BEGIN Records provided
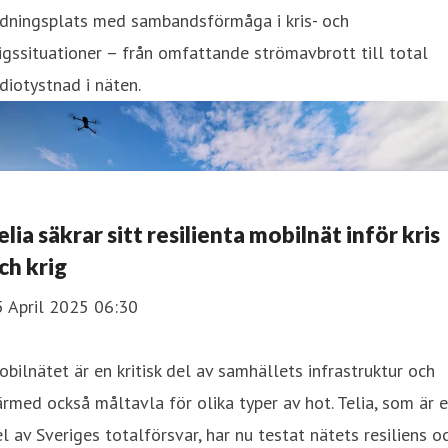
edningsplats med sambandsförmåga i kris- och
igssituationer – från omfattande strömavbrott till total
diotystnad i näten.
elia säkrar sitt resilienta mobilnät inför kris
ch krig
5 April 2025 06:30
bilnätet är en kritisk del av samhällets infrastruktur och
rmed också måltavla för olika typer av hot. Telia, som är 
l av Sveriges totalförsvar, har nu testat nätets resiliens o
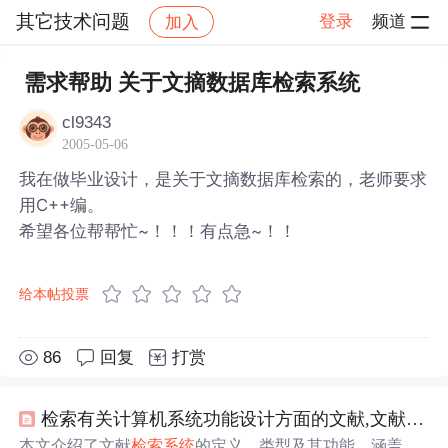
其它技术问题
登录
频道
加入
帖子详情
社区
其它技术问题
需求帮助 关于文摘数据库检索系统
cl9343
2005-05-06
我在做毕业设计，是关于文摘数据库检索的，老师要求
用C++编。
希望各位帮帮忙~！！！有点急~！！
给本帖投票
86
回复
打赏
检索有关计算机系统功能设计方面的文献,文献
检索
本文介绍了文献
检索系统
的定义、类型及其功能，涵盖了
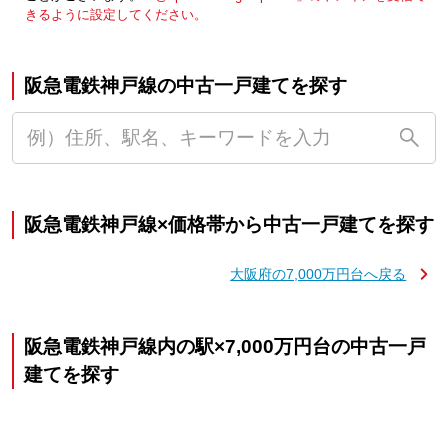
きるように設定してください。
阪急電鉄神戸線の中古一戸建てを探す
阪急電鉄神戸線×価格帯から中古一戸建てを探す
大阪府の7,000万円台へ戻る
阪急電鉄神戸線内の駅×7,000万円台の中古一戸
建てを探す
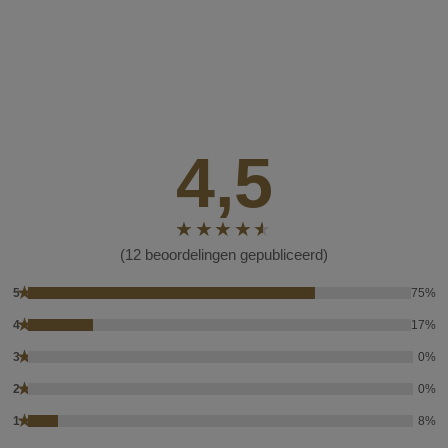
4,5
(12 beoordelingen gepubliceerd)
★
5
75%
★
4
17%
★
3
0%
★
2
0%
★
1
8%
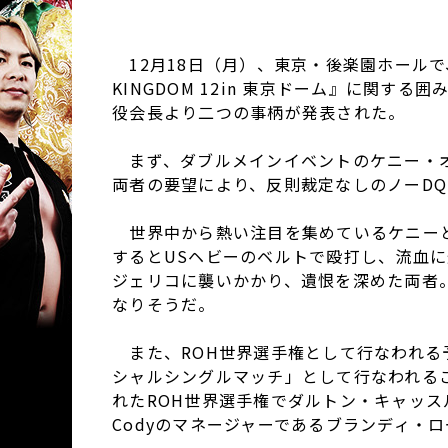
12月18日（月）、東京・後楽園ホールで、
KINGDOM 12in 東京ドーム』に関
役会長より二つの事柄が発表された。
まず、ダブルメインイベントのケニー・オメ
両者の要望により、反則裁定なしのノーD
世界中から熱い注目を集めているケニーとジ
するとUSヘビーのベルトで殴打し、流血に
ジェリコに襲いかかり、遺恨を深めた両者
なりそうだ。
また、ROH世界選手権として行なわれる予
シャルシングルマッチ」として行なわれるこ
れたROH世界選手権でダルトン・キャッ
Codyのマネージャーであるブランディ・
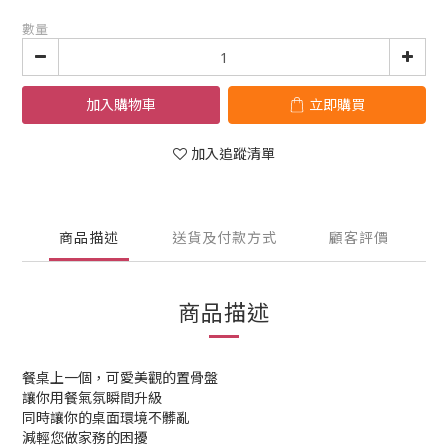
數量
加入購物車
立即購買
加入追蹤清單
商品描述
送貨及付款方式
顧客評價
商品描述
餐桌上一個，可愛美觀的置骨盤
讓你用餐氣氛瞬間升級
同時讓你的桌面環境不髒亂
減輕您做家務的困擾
END Records provided
Read through the records above and copy the lines that contain "kris".

Reply.
edningsplats med sambandsförmåga i kris- och
elia säkrar sitt resilienta mobilnät inför kris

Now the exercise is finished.